Pour une alerte responsable
Combien de catastrophes financières, écologiques, sociales et sociétales auraient pu être évitées si les mesures adéquates avaient été prises à temps ? Par Jean-Paul Bouchet, Secrétaire général.
En créant des dispositifs d’alerte professionnelle, les employeurs se sont trop souvent engouffrés dans des démarches unilatérales, en négligeant l’existant : les organisations syndicales et les instances représentatives du personnel. Ils ont tort. La CFDT Cadres revendique une alerte responsable qui concerne tous les risques afin que la question de la responsabilité professionnelle, un fondement de la fonction cadre, puisse être pleinement assumée dans un environnement protecteur.
Enron, Azf, Lehman Brothers, mais bien avant Union Carbyde... Combien de catastrophes financières, écologiques, sociales et sociétales auraient pu être évitées si les mesures adéquates avaient été prises à temps, si les corrections des dysfonctionnements avaient été opérées plus tôt ? Si tous les salariés sont potentiellement concernés par ces questions, les cadres, les managers sont souvent en première ligne en tant que décideurs, acteurs ou réalisateurs de la mise en oeuvre des choix des entreprises et administrations. La question de l’alerte professionnelle renvoie inévitablement à la question de la responsabilité professionnelle, un fondement de la fonction cadre. une responsabilité qui ne doit pas se jouer au seul moment de la mise en cause, de la mise en examen ou celui de la recherche des coupables mais bien au moment de la décision et de sa mise en oeuvre. Lorsque les exigences deviennent insupportables, irréalisables, les cadres jouent trop souvent les funambules en jonglant avec les contraintes, les contradictions et les règles de sécurité.
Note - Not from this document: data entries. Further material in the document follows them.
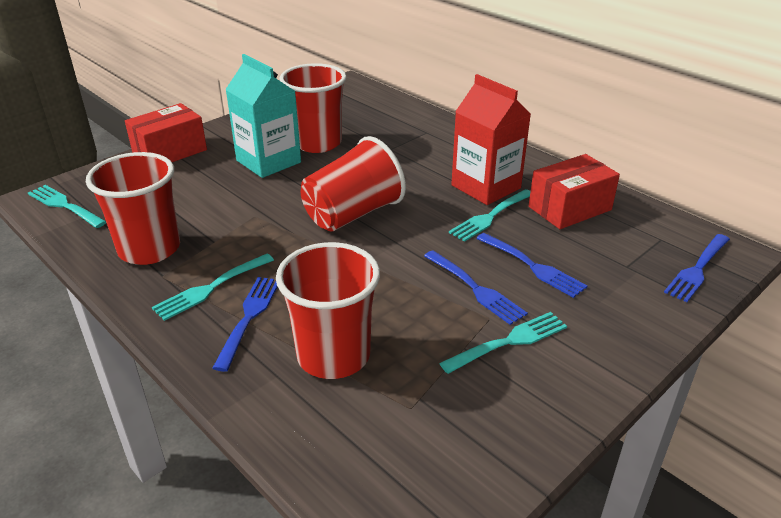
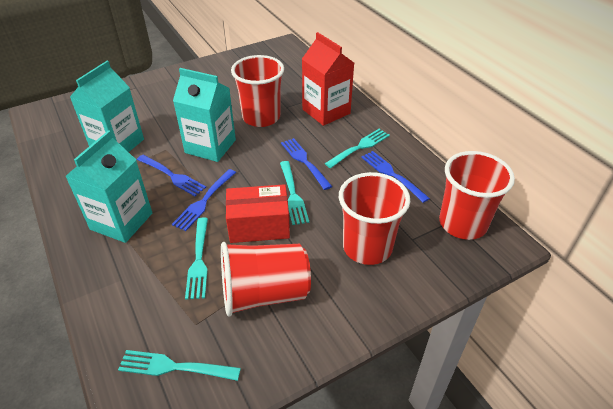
red box: 2 -> 1
turquoise carton: 1 -> 3

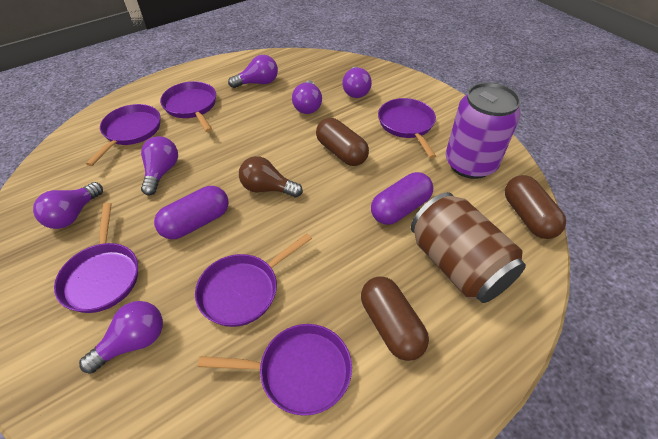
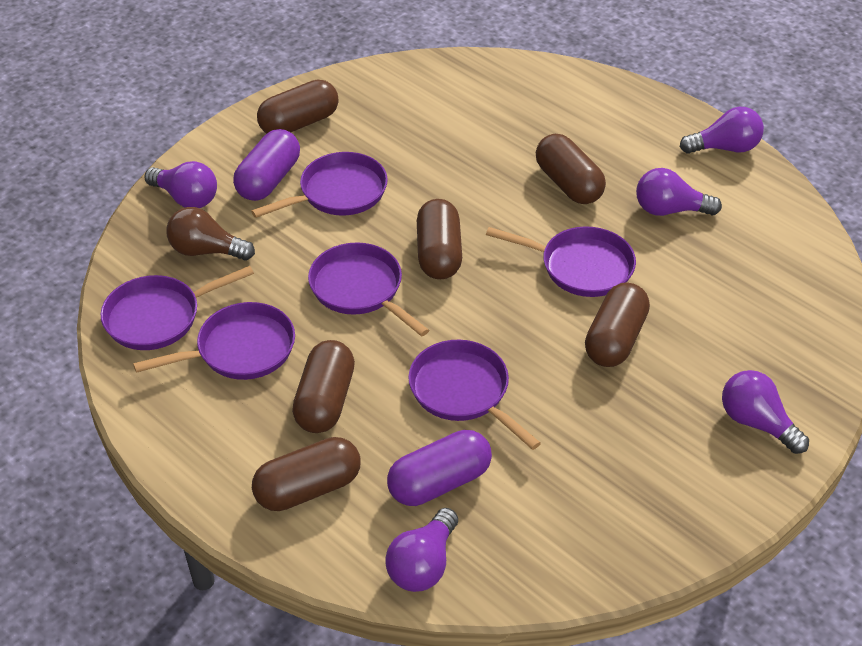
brown can: 1 -> 0
brown capsule: 3 -> 6
purple can: 1 -> 0
purple light bulb: 6 -> 5

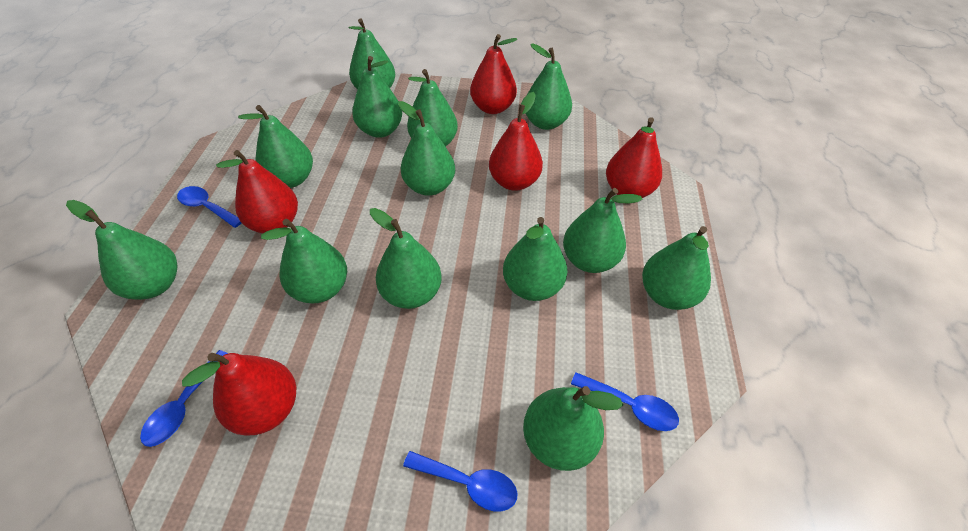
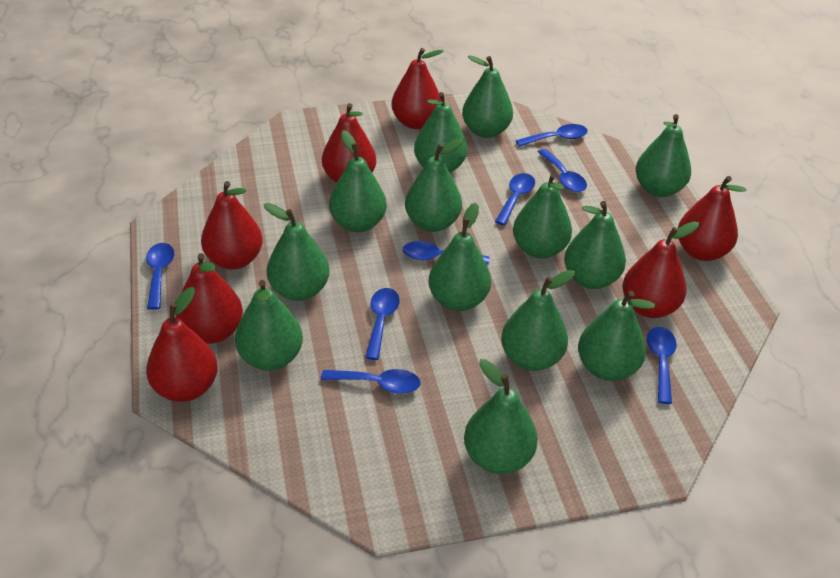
blue spoon: 4 -> 8
red pear: 5 -> 7

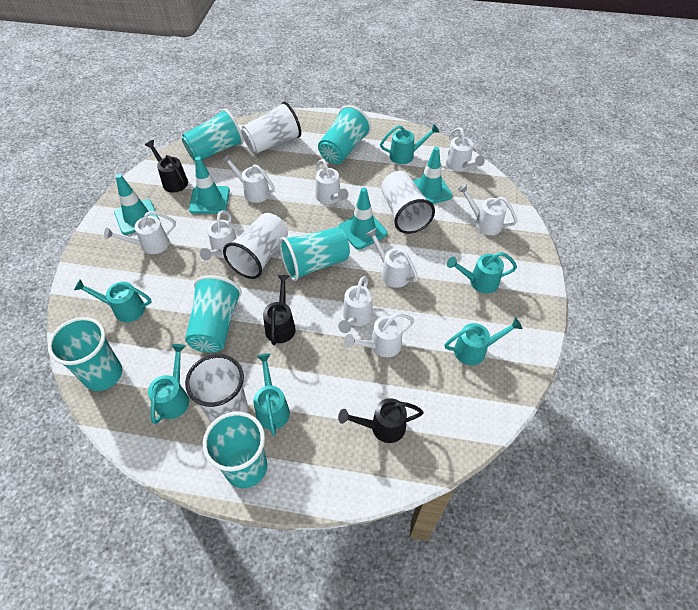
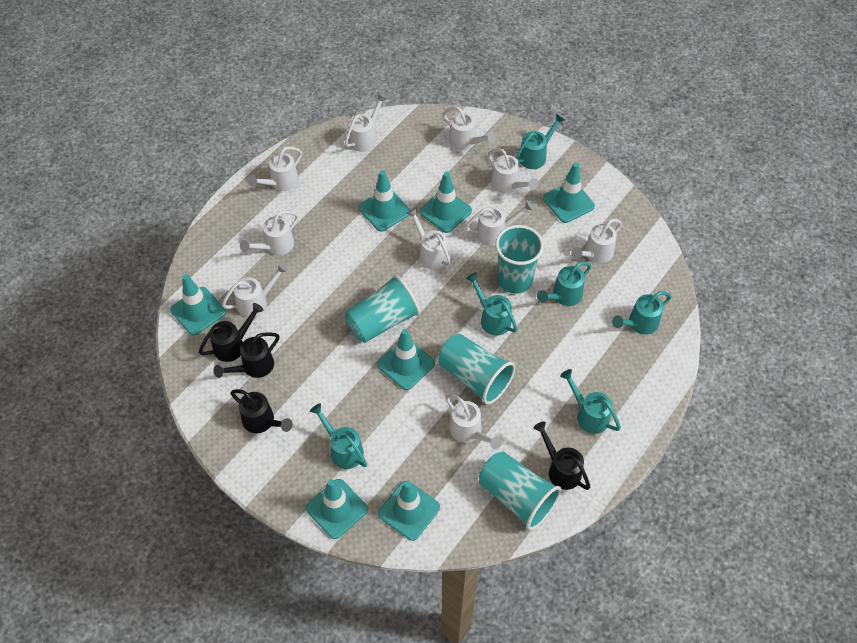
black watering can: 3 -> 4
turquoise cup: 6 -> 4
turquoise traffic cone: 4 -> 7
white cup: 4 -> 0
white watering can: 9 -> 10

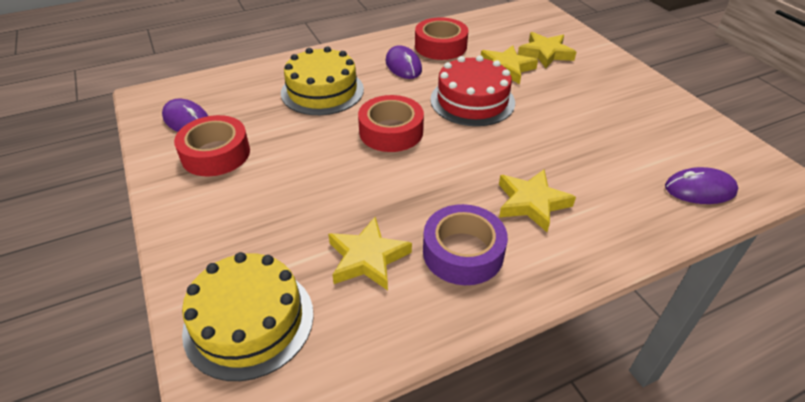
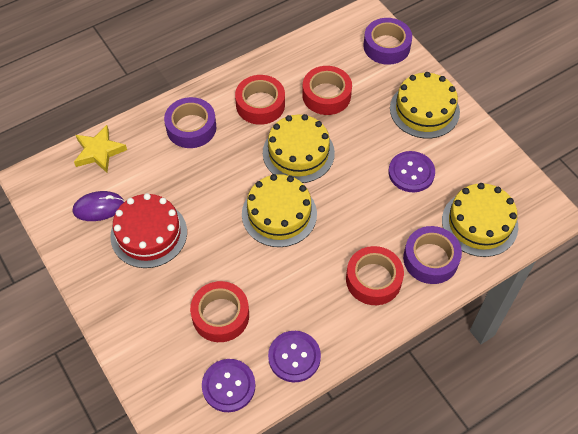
purple button: 0 -> 3
purple mouse: 3 -> 1
purple tape: 1 -> 3
red tape: 3 -> 4
yellow cake: 2 -> 4
yellow star: 4 -> 1

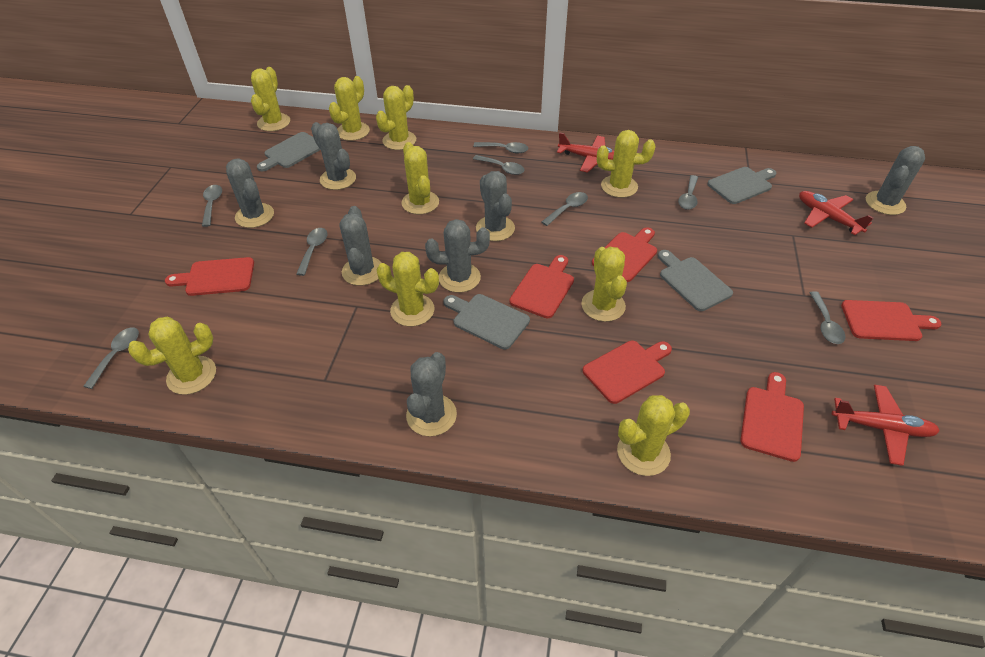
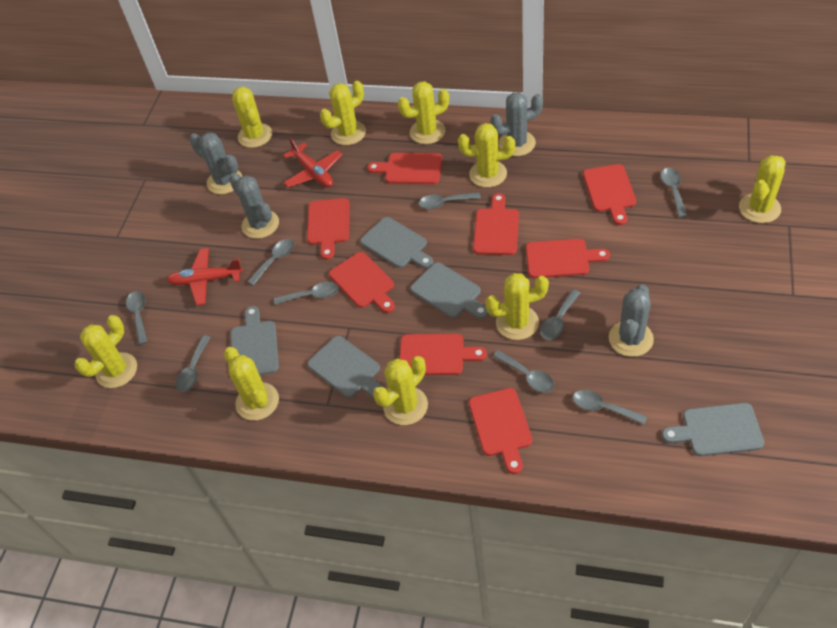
grey cactus: 7 -> 4
grey cutting board: 4 -> 5
grey spoon: 8 -> 9
red cutting board: 6 -> 8
red plane: 3 -> 2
Ces derniers mois, plusieurs entreprises se sont engagées dans des démarches unilatérales de mise en place de systèmes d’alerte professionnelle, d’alerte éthique ou de whistleblowing, souvent pour satisfaire des obligations légales. Force est de constater que dans bien des cas, elles n’ont pas pris le sujet par le bon bout, multipliant les maladresses, les fautes de procédures, d’information et de consultation des institutions représentatives du personnel ou de déclaration à la Cnil… Pas étonnant dans ce contexte que se soient multipliés les conflits et les recours juridiques. Pas étonnant non plus que les organisations syndicales aient dénoncé des systèmes de dénonciation ou même de délation organisée.